> [Consegna] Elenchi, nell'ordine in cui compaiono, tutte le persone citate con nome e cognome nel testo sugli Oscar del 2017.

Era il 2017 quando, a poche ore dalla cerimonia degli Oscar, un’agguerrita Jodie Foster e un baldanzoso Michael J. Fox trascinavano Hollywood in piazza per protestare contro il neoeletto Donald Trump. Senza nemmeno concedere tempo al presidente di insediarsi alla Casa Bianca e stilare un’agenda politica programmatica, il mondo della cultura, o almeno il suo segmento mediaticamente più rappresentativo, sputava fuoco e fiamme contro una visione della società potenzialmente esclusiva e classista. Proteste pretestuose, si dirà, ma che assumono una logica inquietante soltanto se ricondotte ai caporioni che le avevano innescate, ovvero una lesbica dichiarata e un handicappato che, con l’arroganza tipica delle minoranze “disagiate”, si trasformavano nei moderni Soloni della pubblica morale. L’imminente cerimonia di premiazione seguiva d’altronde un copione ben preciso, con almeno tre film su nove in concorso che si adeguavano a quelle stesse istanze di inclusione e appartenenza preventivate dall’Academy per il 2024. In questo clima di sospetto crescente, di pelosa diffidenza e continua ambiguità ideologica di cui la gazzarra dei contestatori non era che il prodromo, il guercio fece la parte del re dei ciechi e quatto quatto si accaparrò l’ambita statuetta. Non c’è da stupirsi che nessuno avesse mai sentito parlare di Barry Jenkins, e che dopo il trionfo di Moonlight (film su spacciatori neri in contesto periferico), nemmeno della pellicola vincitrice. Fu la vittoria di Pirro del banale, il seme di una neonata tendenza di costume che, sottomettendosi all’ansia omologatrice del conformismo, consacrava il suo Ciapaiev americano.

Voci di dati salvate
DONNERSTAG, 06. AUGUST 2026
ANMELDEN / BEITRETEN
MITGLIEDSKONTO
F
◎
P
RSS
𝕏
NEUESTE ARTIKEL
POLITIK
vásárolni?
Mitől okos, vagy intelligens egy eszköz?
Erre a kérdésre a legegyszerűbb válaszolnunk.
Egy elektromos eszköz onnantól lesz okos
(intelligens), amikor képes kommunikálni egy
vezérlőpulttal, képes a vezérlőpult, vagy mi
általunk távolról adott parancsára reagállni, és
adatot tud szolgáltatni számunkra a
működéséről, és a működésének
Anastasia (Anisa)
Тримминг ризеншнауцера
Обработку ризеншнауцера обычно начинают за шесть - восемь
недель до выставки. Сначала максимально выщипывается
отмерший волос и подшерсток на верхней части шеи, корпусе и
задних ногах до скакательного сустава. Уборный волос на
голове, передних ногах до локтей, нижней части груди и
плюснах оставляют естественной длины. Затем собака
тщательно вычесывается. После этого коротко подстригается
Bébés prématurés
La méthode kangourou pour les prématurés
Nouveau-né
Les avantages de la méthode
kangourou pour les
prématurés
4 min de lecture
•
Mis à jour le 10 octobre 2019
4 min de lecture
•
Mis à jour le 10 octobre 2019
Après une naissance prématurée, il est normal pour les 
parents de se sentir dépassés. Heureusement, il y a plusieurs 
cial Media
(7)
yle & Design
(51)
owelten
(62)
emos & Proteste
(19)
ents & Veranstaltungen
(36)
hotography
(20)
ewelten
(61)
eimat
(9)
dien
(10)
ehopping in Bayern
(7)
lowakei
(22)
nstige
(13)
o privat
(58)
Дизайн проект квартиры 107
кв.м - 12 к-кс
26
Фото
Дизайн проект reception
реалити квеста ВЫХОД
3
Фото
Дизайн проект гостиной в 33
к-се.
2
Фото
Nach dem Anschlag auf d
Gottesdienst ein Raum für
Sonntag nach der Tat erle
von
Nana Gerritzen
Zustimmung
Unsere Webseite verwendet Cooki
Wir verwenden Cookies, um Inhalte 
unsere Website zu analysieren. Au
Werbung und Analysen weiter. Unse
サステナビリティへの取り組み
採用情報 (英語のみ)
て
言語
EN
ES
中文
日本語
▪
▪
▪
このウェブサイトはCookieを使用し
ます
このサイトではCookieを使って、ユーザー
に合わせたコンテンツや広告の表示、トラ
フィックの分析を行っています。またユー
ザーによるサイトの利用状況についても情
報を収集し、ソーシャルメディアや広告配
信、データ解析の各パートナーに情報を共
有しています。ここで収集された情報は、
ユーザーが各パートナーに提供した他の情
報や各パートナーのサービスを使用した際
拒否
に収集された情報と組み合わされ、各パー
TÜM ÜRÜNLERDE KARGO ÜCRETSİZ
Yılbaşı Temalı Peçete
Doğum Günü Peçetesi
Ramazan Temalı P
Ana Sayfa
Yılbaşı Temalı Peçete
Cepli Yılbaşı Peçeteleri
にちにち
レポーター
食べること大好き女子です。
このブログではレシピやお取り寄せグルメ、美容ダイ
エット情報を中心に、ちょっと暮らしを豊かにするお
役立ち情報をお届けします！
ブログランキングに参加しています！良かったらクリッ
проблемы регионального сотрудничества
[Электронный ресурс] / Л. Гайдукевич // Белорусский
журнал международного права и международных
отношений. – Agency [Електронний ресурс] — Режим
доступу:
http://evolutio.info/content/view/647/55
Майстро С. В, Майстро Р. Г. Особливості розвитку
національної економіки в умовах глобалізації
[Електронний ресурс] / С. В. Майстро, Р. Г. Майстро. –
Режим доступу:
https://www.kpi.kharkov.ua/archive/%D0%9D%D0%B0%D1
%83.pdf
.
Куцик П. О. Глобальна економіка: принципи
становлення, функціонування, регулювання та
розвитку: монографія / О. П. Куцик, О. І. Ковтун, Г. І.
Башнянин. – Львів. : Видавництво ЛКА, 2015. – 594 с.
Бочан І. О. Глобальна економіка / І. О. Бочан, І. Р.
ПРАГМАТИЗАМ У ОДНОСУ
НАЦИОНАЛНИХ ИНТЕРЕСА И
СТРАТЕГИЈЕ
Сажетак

> [Risposta]
Jodie Foster
Michael J. Fox
Donald Trump
Barry Jenkins